Ersatzprojekt 1836 (≈ 1836)
Die alte Kirche war zu klein.
1843
Pläne
Pläne 1843 (≈ 1843)
Projekt dem Architekten Pompey anvertraut.
1844-1849
Baugewerbe
Baugewerbe 1844-1849 (≈ 1847)
Edification im neogothischen Stil.
7 juillet 1872
Weihe
Weihe 7 juillet 1872 (≈ 1872)
Zeremonie unter der Leitung von Kardinal Matthew.
31 août 1979 et 6 mars 1980
Registrierung von Möbeln
Registrierung von Möbeln 31 août 1979 et 6 mars 1980 (≈ 1980)
12 klassifizierte objekte (retreadables, statuen, gemälde).
10 mai 1995
MH-Klassifikation
MH-Klassifikation 10 mai 1995 (≈ 1995)
Schutz für historische Denkmäler.
Aujourd'hui
Aujourd'hui
Aujourd'hui Aujourd'hui (≈ 2025)
Position de référence.
Kulturgüter
Kirche (Dok. F 29): Beschluß vom 10. Mai 1995
Kennzahlen
Architecte Pompée - Eigentümer
Designs neo-gotische Pläne (1843).
Cardinal Matthieu - Einweihung
Richtet die 1872 Zeremonie.
Ursprung und Geschichte
Die im Departement Doubs gelegene Kirche Saint-Maurice de Boujailles wurde zwischen 1844 und 1849 unter der Leitung des Architekten Pompey errichtet, ursprünglich aus Pontarlier. Dieses Projekt erfüllte die Notwendigkeit, eine frühere Kirche zu ersetzen, betrachtet zu klein im Jahre 1836. Der angenommene neogotische Stil zeichnet sich durch einen lateinischen Kreuzplan aus, zwei imposante Türme mit polygonalen Pfeilen und ein gewölbtes Kirchenschiff in einem Kriegskopf. Das Gebäude wurde 1872 von Kardinal Matthew feierlich geweiht und markierte seine liturgische Vollendung.

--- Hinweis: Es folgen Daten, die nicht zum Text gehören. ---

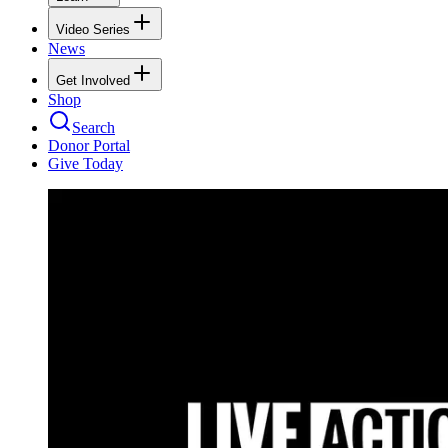
Video Series
News
Get Involved
Shop
Search
Donor Portal
Give Today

Seit dem 10. Mai 1995 als historisches Denkmal eingestuft, beherbergt die Kirche bemerkenswerte Möbel, darunter 12 Objekte, die in den historischen Denkmälern aufgeführt sind (Retirements, Statuen, Gemälde des achtzehnten und neunzehnten Jahrhunderts). Dazu gehören Retables im gotischen Stuck, Tannenbänke aus dem 18. Jahrhundert und religiöse Gemälde wie die Verkündigung oder die Predigt des Heiligen Franz Xavier. Die Glocken, aus 1807, 1843 und 1862, vervollständigen dieses bewegliche Erbe.
Die Kirche hängt nun von der Gemeinde Levier ab, die an der Diözese Besançon befestigt ist. Seine Architektur, geprägt von Steinmauern und geschnitzten Großstädten, verdeutlicht den Einfluss der gotischen Wiederbelebung im 19. Jahrhundert. Der hohe Altar, des neo-flutenden Stils (1872), trägt die Widmung seiner Weihe durch Kardinal Matthäus und betont seine historische und religiöse Bedeutung.
Das im Jahre 1843 gestartete erste Projekt wurde trotz technischer und finanzieller Zwänge abgeschlossen. Die beiden von Glockentürmen überbauten Doppeltürme dominieren die Fassade und symbolisieren den für die Zeit richtigen Willen der Monumentalität. Das Gebäude, im Besitz der Gemeinde, bleibt ein wichtiges Zeugnis des françaisischen religiösen Erbes.
Verfügbare Quellen (Wikipedia, Monumentum) bestätigen ihre Rangliste und administrative Verbindung. Elemente wie die Statuette der Jungfrau und des Kindes (18. Jh.) oder die Gemälde des Rosenkranzes und des Scapulars bereichern seinen Erbeswert, das mittelalterliche Erbe und die Schöpfungen des 19. Jahrhunderts.